Riyadh – Mubasher: The Company for Cooperative Insurance (Tawuniya) has announced the results of its Extraordinary General Meeting (EGM) held on 28 June 2026.
Shareholders approved a substantial cash dividend distribution for 2025 and authorized a strategic share buyback program intended for an employee stock plan.
While the majority of agenda items were passed, the assembly notably rejected a specific related-party contract involving non-insurance service fees with the General Organization for Social Insurance (GOSI).
During the meeting, which achieved a quorum with 55.74% attendance, shareholders ratified the Board of Directors' recommendation to distribute SAR 300 million in cash dividends.
This payout represents 20% of the company’s nominal share value, translating to SAR 2 per share.
Eligibility for the dividend is set for shareholders registered at the close of trading on the day of the assembly, with the disbursement process scheduled to commence on 19 July 2026.
In a move to bolster its human capital initiatives, the assembly approved the purchase of up to 212,143 of the company’s own shares. These treasury shares are designated for an employee stock program and will be funded through Tawuniya’s existing cash reserves.
The Board has been granted an 18-month window to execute the buyback, and the company may hold these shares for a maximum of 10 years before allocation to eligible employees.
The assembly also addressed several governance and administrative matters. Shareholders approved the discharge of Board members from liability for the 2025 fiscal year and sanctioned the payment of SAR 8.74 million in Board remuneration.
For the upcoming financial periods, KPMG and Al-Bassam & Partners (PKF) were appointed as external auditors to review the financial statements for the second, third, and fourth quarters of 2026, as well as the first quarter (Q1) of 2027, for a total fee of SAR 5.115 million. Additionally, an extra fee of SAR 750,000 was approved for KPMG for their 2025 audit services.

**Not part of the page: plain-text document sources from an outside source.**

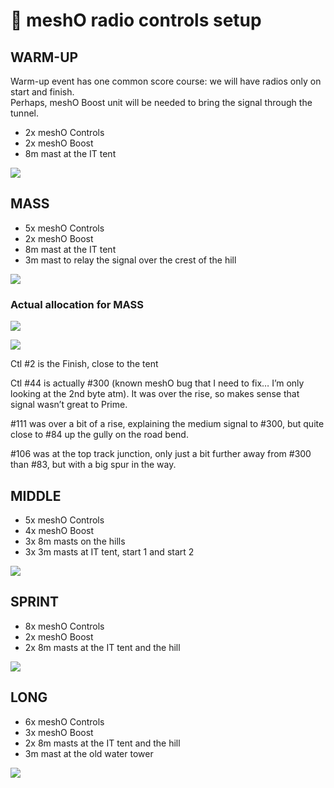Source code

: # 📡 meshO radio controls setup

## WARM-UP

Warm-up event has one common score course: we will have radios only on start and finish.  
Perhaps, meshO Boost unit will be needed to bring the signal through the tunnel.

- 2x meshO Controls
- 2x meshO Boost
- 8m mast at the IT tent

![](_static/mesho/arena_warmup.png)

## MASS

- 5x meshO Controls
- 2x meshO Boost
- 8m mast at the IT tent
- 3m mast to relay the signal over the crest of the hill

![](_static/mesho/radio_mass.png)

### Actual allocation for MASS

![](_static/mesho/whatsapp_mass1.jpeg)

![](_static/mesho/whatsapp_mass2.jpeg)

Ctl #2 is the Finish, close to the tent

Ctl #44 is actually #300 (known meshO bug that I need to fix… I’m only looking at the 2nd byte atm). It was over the rise, so makes sense that signal wasn’t great to Prime.

#111 was over a bit of a rise, explaining the medium signal to #300, but quite close to #84 up the gully on the road bend.

#106 was at the top track junction, only just a bit further away from #300 than #83, but with a big spur in the way.

## MIDDLE

- 5x meshO Controls
- 4x meshO Boost
- 3x 8m masts on the hills
 - 3x 3m masts at IT tent, start 1 and start 2

![](_static/mesho/radio_test_middle.jpeg)

## SPRINT

- 8x meshO Controls
- 2x meshO Boost
- 2x 8m masts at the IT tent and the hill

![](_static/mesho/radio_sprint.png)

## LONG

- 6x meshO Controls
- 3x meshO Boost
- 2x 8m masts at the IT tent and the hill
- 3m mast at the old water tower

![](_static/mesho/radio_long.png)
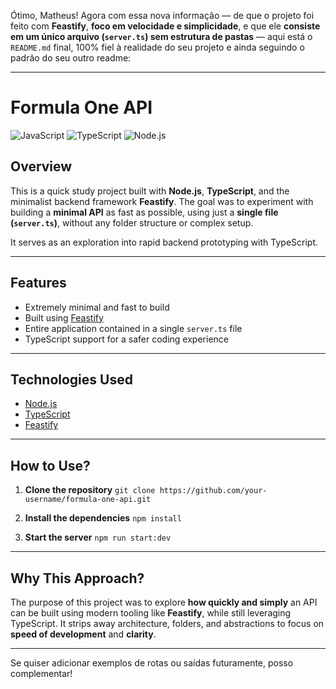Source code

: Ótimo, Matheus! Agora com essa nova informação — de que o projeto foi feito com **Feastify**, **foco em velocidade e simplicidade**, e que ele **consiste em um único arquivo (`server.ts`) sem estrutura de pastas** — aqui está o `README.md` final, 100% fiel à realidade do seu projeto e ainda seguindo o padrão do seu outro readme:

---

# Formula One API

![JavaScript](https://img.shields.io/badge/JavaScript-F7DF1E?style=flat\&logo=javascript\&logoColor=black)   ![TypeScript](https://img.shields.io/badge/TypeScript-3178C6?style=flat\&logo=typescript\&logoColor=white)   ![Node.js](https://img.shields.io/badge/Node.js-339933?style=flat\&logo=node.js\&logoColor=white)

## Overview

This is a quick study project built with **Node.js**, **TypeScript**, and the minimalist backend framework **Feastify**. The goal was to experiment with building a **minimal API** as fast as possible, using just a **single file (`server.ts`)**, without any folder structure or complex setup.

It serves as an exploration into rapid backend prototyping with TypeScript.

---

## Features

* Extremely minimal and fast to build
* Built using [Feastify](https://github.com/feastjs/feastify)
* Entire application contained in a single `server.ts` file
* TypeScript support for a safer coding experience

---

## Technologies Used

* [Node.js](https://nodejs.org/)
* [TypeScript](https://www.typescriptlang.org/)
* [Feastify](https://github.com/feastjs/feastify)

---

## How to Use?

1. **Clone the repository**
   `git clone https://github.com/your-username/formula-one-api.git`

2. **Install the dependencies**
   `npm install`

3. **Start the server**
   `npm run start:dev`

---

## Why This Approach?

The purpose of this project was to explore **how quickly and simply** an API can be built using modern tooling like **Feastify**, while still leveraging TypeScript. It strips away architecture, folders, and abstractions to focus on **speed of development** and **clarity**.

---

Se quiser adicionar exemplos de rotas ou saídas futuramente, posso complementar!
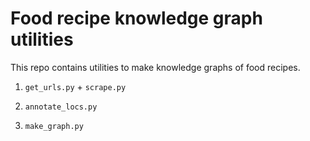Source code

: # Food recipe knowledge graph utilities

This repo contains utilities to make knowledge graphs of food recipes.

1. `get_urls.py` + `scrape.py`

2. `annotate_locs.py`

3. `make_graph.py`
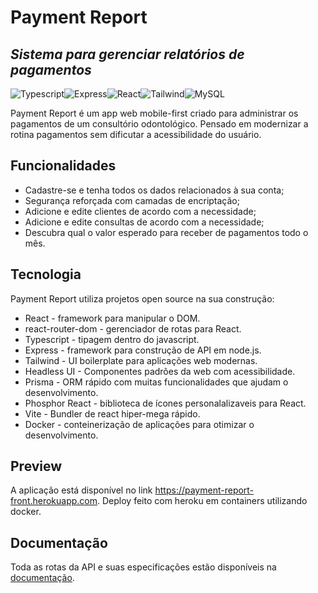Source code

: # Payment Report
## _Sistema para gerenciar relatórios de pagamentos_

![Typescript](https://img.shields.io/badge/TypeScript-007ACC?style=for-the-badge&logo=typescript&logoColor=white)![Express](https://img.shields.io/badge/Express.js-404D59?style=for-the-badge)![React](https://img.shields.io/badge/React-20232A?style=for-the-badge&logo=react&logoColor=61DAFB)![Tailwind](https://img.shields.io/badge/Tailwind_CSS-38B2AC?style=for-the-badge&logo=tailwind-css&logoColor=white)![MySQL](https://img.shields.io/badge/MySQL-00000F?style=for-the-badge&logo=mysql&logoColor=white)

Payment Report é um app web mobile-first criado para administrar os pagamentos de um consultório odontológico. Pensado em modernizar a rotina pagamentos sem dificutar a acessibilidade do usuário.

## Funcionalidades

- Cadastre-se e tenha todos os dados relacionados à sua conta;
- Segurança reforçada com camadas de encriptação;
- Adicione e edite clientes de acordo com a necessidade;
- Adicione e edite consultas de acordo com a necessidade;
- Descubra qual o valor esperado para receber de pagamentos todo o mês.

## Tecnologia

Payment Report utiliza projetos open source na sua construção:

- React - framework para manipular o DOM.
- react-router-dom - gerenciador de rotas para React.
- Typescript - tipagem dentro do javascript.
- Express - framework para construção de API em node.js.
- Tailwind - UI boilerplate para aplicações web modernas.
- Headless UI - Componentes padrões da web com acessibilidade.
- Prisma - ORM rápido com muitas funcionalidades que ajudam o desenvolvimento.
- Phosphor React - biblioteca de ícones personalalizaveis para React.
- Vite - Bundler de react hiper-mega rápido.
- Docker - conteinerização de aplicações para otimizar o desenvolvimento.

## Preview

A aplicação está disponível no link https://payment-report-front.herokuapp.com.
Deploy feito com heroku em containers utilizando docker.

## Documentação

Toda as rotas da API e suas especificações estão disponíveis na [documentação](https://app.swaggerhub.com/apis/CARLOSDALSOLER/payment-report/1.0.0).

A significant portion of the meeting was dedicated to the review of related-party transactions. While the assembly approved dozens of contracts with entities where Board members or senior executives hold interests—including major agreements with Elm Company, Miahona Medical, and GOSI for insurance policies—it drew a firm line on Item 15.
This specific item concerned non-insurance service fees involving GOSI, in which board members Salman Al Fares and Hessa Al Sheikh held indirect interests.

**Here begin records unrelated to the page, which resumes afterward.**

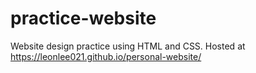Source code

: # practice-website
Website design practice using HTML and CSS. Hosted at https://leonlee021.github.io/personal-website/ 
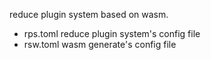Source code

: reduce plugin system based on wasm.

- rps.toml
  reduce plugin system's config file
- rsw.toml
  wasm generate's config file
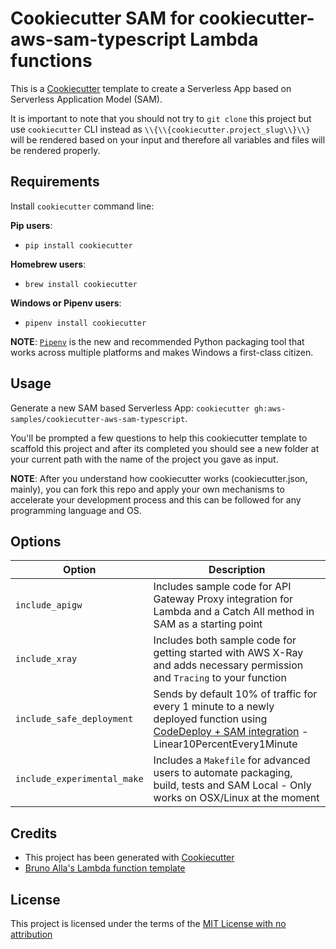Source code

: # Cookiecutter SAM for cookiecutter-aws-sam-typescript Lambda functions

This is a [Cookiecutter](https://github.com/audreyr/cookiecutter) template to create a Serverless App based on Serverless Application Model (SAM).

It is important to note that you should not try to `git clone` this project but use `cookiecutter` CLI instead as ``\\{\\{cookiecutter.project_slug\\}\\}`` will be rendered based on your input and therefore all variables and files will be rendered properly.

## Requirements

Install `cookiecutter` command line:

**Pip users**:

* `pip install cookiecutter`

**Homebrew users**:

* `brew install cookiecutter`

**Windows or Pipenv users**:

* `pipenv install cookiecutter`

**NOTE**: [`Pipenv`](https://github.com/pypa/pipenv) is the new and recommended Python packaging tool that works across multiple platforms and makes Windows a first-class citizen.

## Usage

Generate a new SAM based Serverless App: `cookiecutter gh:aws-samples/cookiecutter-aws-sam-typescript`.

You'll be prompted a few questions to help this cookiecutter template to scaffold this project and after its completed you should see a new folder at your current path with the name of the project you gave as input.

**NOTE**: After you understand how cookiecutter works (cookiecutter.json, mainly), you can fork this repo and apply your own mechanisms to accelerate your development process and this can be followed for any programming language and OS.

## Options

Option | Description
------------------------------------------------- | ---------------------------------------------------------------------------------
`include_apigw` | Includes sample code for API Gateway Proxy integration for Lambda and a Catch All method in SAM as a starting point
`include_xray` | Includes both sample code for getting started with AWS X-Ray and adds necessary permission and `Tracing` to your function
`include_safe_deployment` | Sends by default 10% of traffic for every 1 minute to a newly deployed function using [CodeDeploy + SAM integration](https://github.com/awslabs/serverless-application-model/blob/master/docs/safe_lambda_deployments.rst) - Linear10PercentEvery1Minute
`include_experimental_make` | Includes a `Makefile` for advanced users to automate packaging, build, tests and SAM Local - Only works on OSX/Linux at the moment

## Credits

* This project has been generated with [Cookiecutter](https://github.com/audreyr/cookiecutter)
* [Bruno Alla's Lambda function template](https://github.com/browniebroke/cookiecutter-lambda-function)

## License

This project is licensed under the terms of the [MIT License with no attribution](/LICENSE)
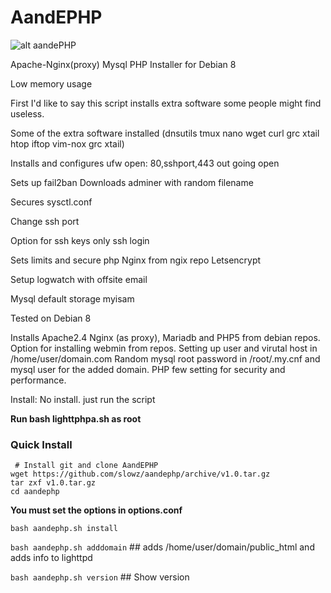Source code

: AandEPHP
==========


![alt aandePHP](http://nwabytes.com/AandEPHP.png)

Apache-Nginx(proxy) Mysql PHP Installer for Debian 8

Low memory usage

First I'd like to say this script installs extra software some people might find useless.

Some of the extra software installed
(dnsutils tmux nano wget curl grc xtail htop iftop vim-nox grc xtail)

Installs and configures ufw
open: 80,sshport,443
out going open

Sets up fail2ban
Downloads adminer with random filename


Secures sysctl.conf

Change ssh port

Option for ssh keys only ssh login


Sets limits and secure php
Nginx from ngix repo
Letsencrypt


Setup logwatch with offsite email

Mysql default storage myisam

Tested on Debian 8

Installs Apache2.4 Nginx (as proxy), Mariadb and PHP5 from debian repos.
Option for installing webmin from repos.
Setting up user and virutal host in /home/user/domain.com
Random mysql root password in /root/.my.cnf and mysql user for the added domain.
PHP few setting for security and performance.


Install: No install. just run the script



**Run bash lighttphpa.sh as root**

### Quick Install

     # Install git and clone AandEPHP
    wget https://github.com/slowz/aandephp/archive/v1.0.tar.gz
    tar zxf v1.0.tar.gz
    cd aandephp

**You must set the options in options.conf**

`bash aandephp.sh install`

`bash aandephp.sh adddomain` ## adds /home/user/domain/public_html and adds info to lighttpd

`bash aandephp.sh version` ## Show version

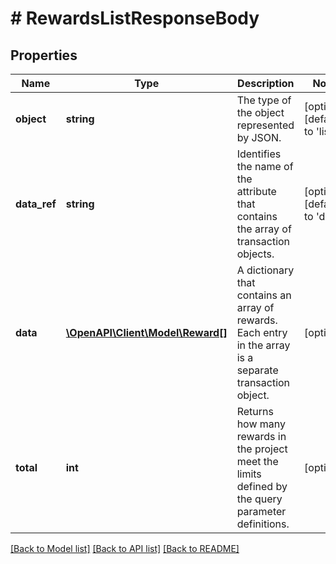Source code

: # # RewardsListResponseBody

## Properties

Name | Type | Description | Notes
------------ | ------------- | ------------- | -------------
**object** | **string** | The type of the object represented by JSON. | [optional] [default to 'list']
**data_ref** | **string** | Identifies the name of the attribute that contains the array of transaction objects. | [optional] [default to 'data']
**data** | [**\OpenAPI\Client\Model\Reward[]**](Reward.md) | A dictionary that contains an array of rewards. Each entry in the array is a separate transaction object. | [optional]
**total** | **int** | Returns how many rewards in the project meet the limits defined by the query parameter definitions. | [optional]

[[Back to Model list]](../../README.md#models) [[Back to API list]](../../README.md#endpoints) [[Back to README]](../../README.md)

Following the rejection of this item, the assembly granted the company a six-month grace period to rectify the situation and ensure compliance with relevant regulatory frameworks.
The meeting concluded with the delegation of the general assembly’s licensing powers to the board of directors for a period of one year, in accordance with Article 27 of the Companies Law. This move ensures administrative continuity and allows the Board to manage certain regulatory requirements efficiently until the next annual cycle.